Il titolo, giocato su PlayStation 5, presenta dei panorami e scorci magnifici e a dir poco spacca mascella. La scelta di costruire delle ambientazioni più minute ha fatto sì che i ragazzi potessero aumentare il carico prestazionale e concentrarsi maggiormente sui dettagli.

Il motore di gioco risponde a una fisica veramente articolata, e lo dimostra il fatto che i corpi dei nemici sconfitti possano essere trasportati in giro passandoci sopra e che alcune strutture siano distruttibili. L’illuminazione è ottima e difficilmente ha presentato sbavature (se non in alcuni casi in cui vi è il passaggio da zone più luminose a zone più buie e viceversa), rendendo reale il passaggio tra ombre e luci, tra caverne e campo aperto.

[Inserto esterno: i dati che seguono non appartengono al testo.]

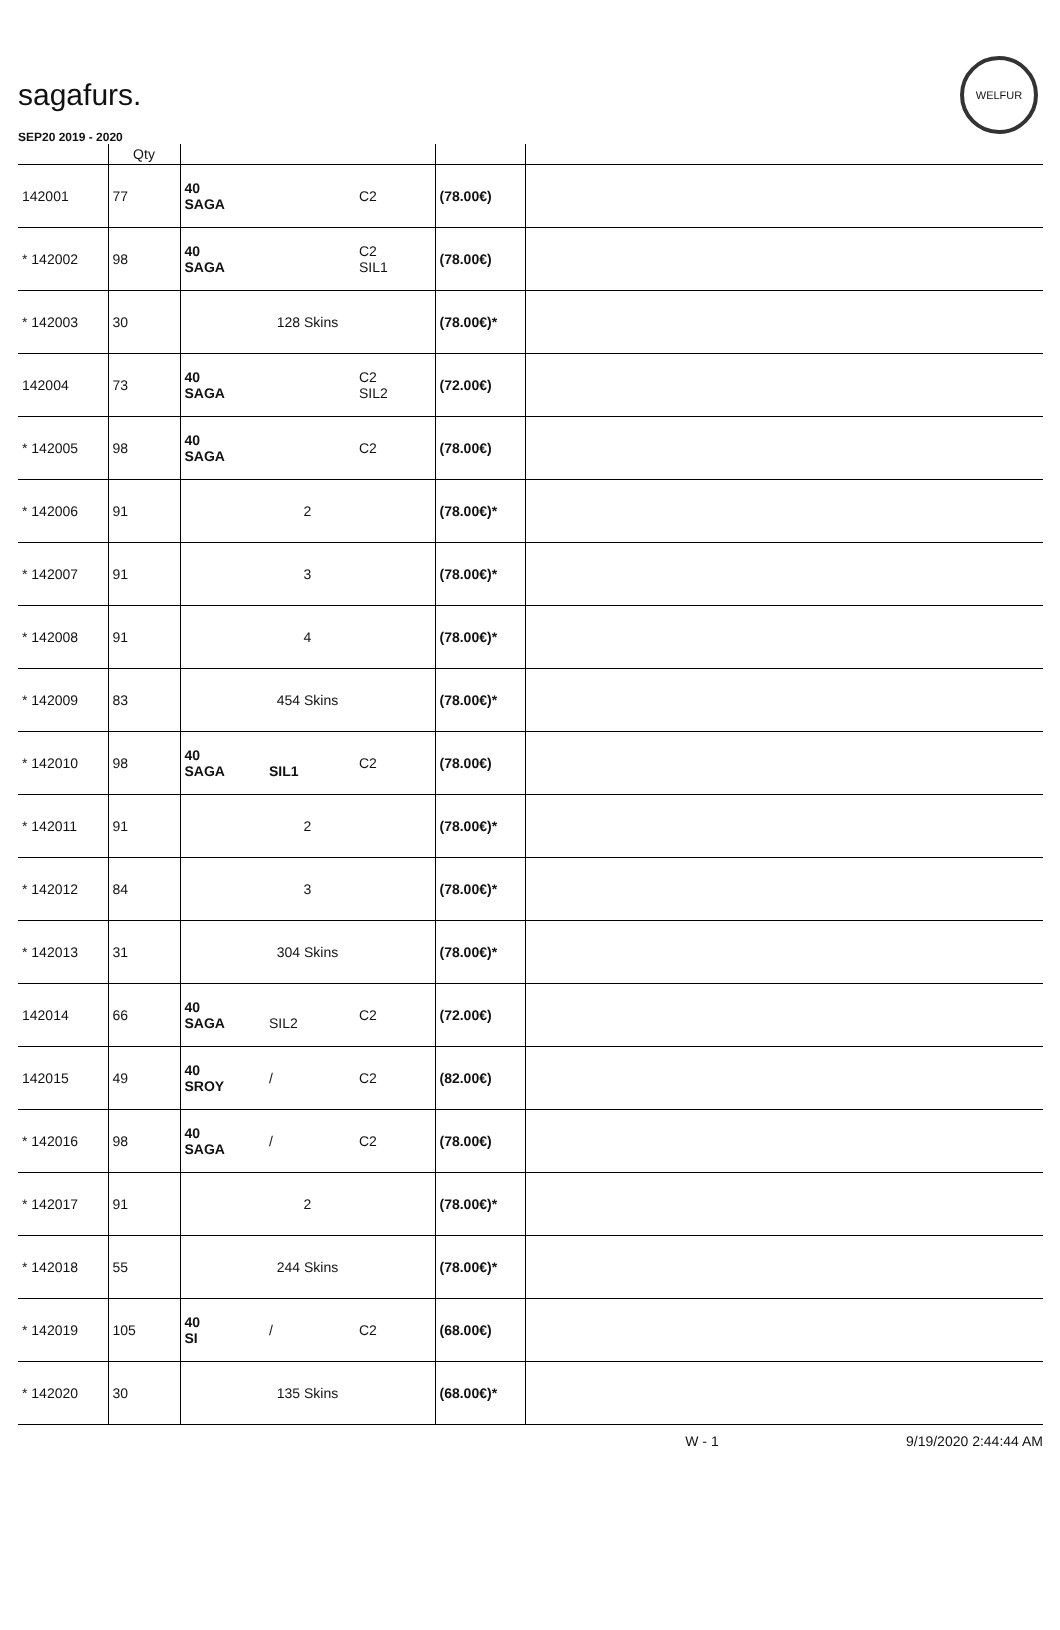sagafurs.
WELFUR
SEP20 2019 - 2020
| | Qty | | | | | |
| --- | --- | --- | --- | --- | --- | --- |
| 142001 | 77 | 40 SAGA | | C2 | (78.00€) | |
| * 142002 | 98 | 40 SAGA | | C2 SIL1 | (78.00€) | |
| * 142003 | 30 | 128 Skins | | | (78.00€)* | |
| 142004 | 73 | 40 SAGA | | C2 SIL2 | (72.00€) | |
| * 142005 | 98 | 40 SAGA | | C2 | (78.00€) | |
| * 142006 | 91 | 2 | | | (78.00€)* | |
| * 142007 | 91 | 3 | | | (78.00€)* | |
| * 142008 | 91 | 4 | | | (78.00€)* | |
| * 142009 | 83 | 454 Skins | | | (78.00€)* | |
| * 142010 | 98 | 40 SAGA | SIL1 | C2 | (78.00€) | |
| * 142011 | 91 | 2 | | | (78.00€)* | |
| * 142012 | 84 | 3 | | | (78.00€)* | |
| * 142013 | 31 | 304 Skins | | | (78.00€)* | |
| 142014 | 66 | 40 SAGA | SIL2 | C2 | (72.00€) | |
| 142015 | 49 | 40 SROY | / | C2 | (82.00€) | |
| * 142016 | 98 | 40 SAGA | / | C2 | (78.00€) | |
| * 142017 | 91 | 2 | | | (78.00€)* | |
| * 142018 | 55 | 244 Skins | | | (78.00€)* | |
| * 142019 | 105 | 40 SI | / | C2 | (68.00€) | |
| * 142020 | 30 | 135 Skins | | | (68.00€)* | |
W - 1 9/19/2020 2:44:44 AM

In modalità prestazioni il titolo tiene sempre graniticamente i famigerati 60 fotogrammi, almeno nelle situazioni più tranquille. Difatti, durante le boss fight, capita spesso che prima cali il frame rate sotto anche i 30 fotogrammi e poi la risoluzione, non riuscendo comunque per alcuni frangenti a garantire la fluidità richiesta. Inoltre, alcuni comandi soffrono di un leggero input lag, rendendo frustranti situazioni in cui si ha il controllo della situazione e improvvisamente per cause non proprie ci si ritrova con le spalle al muro.

Inoltre, sempre dai titoli di Miyazaki il gioco si porta dietro il problema della gestione della telecamera, con i boss aerei e/o grandi, chiedendo più tentativi per meccanicizzare le dinamiche di gioco.

Ci sentiamo però di dire che sono difetti che possono essere corretti serenamente con delle patch post lancio, e che – sebbene incidano – nell’esperienza, non la minano a tal punto da interrompere il viaggio della nostra amata scimmietta. Sono tutt’al più delle mancanze di un team giovane e inesperto che ha lasciato qualcosa per strada, ma al quale va riconosciuto di aver creato un prodotto che non mostra troppo i fianchi e non sbianca nel confronto con produzioni più blasonate e altisonanti.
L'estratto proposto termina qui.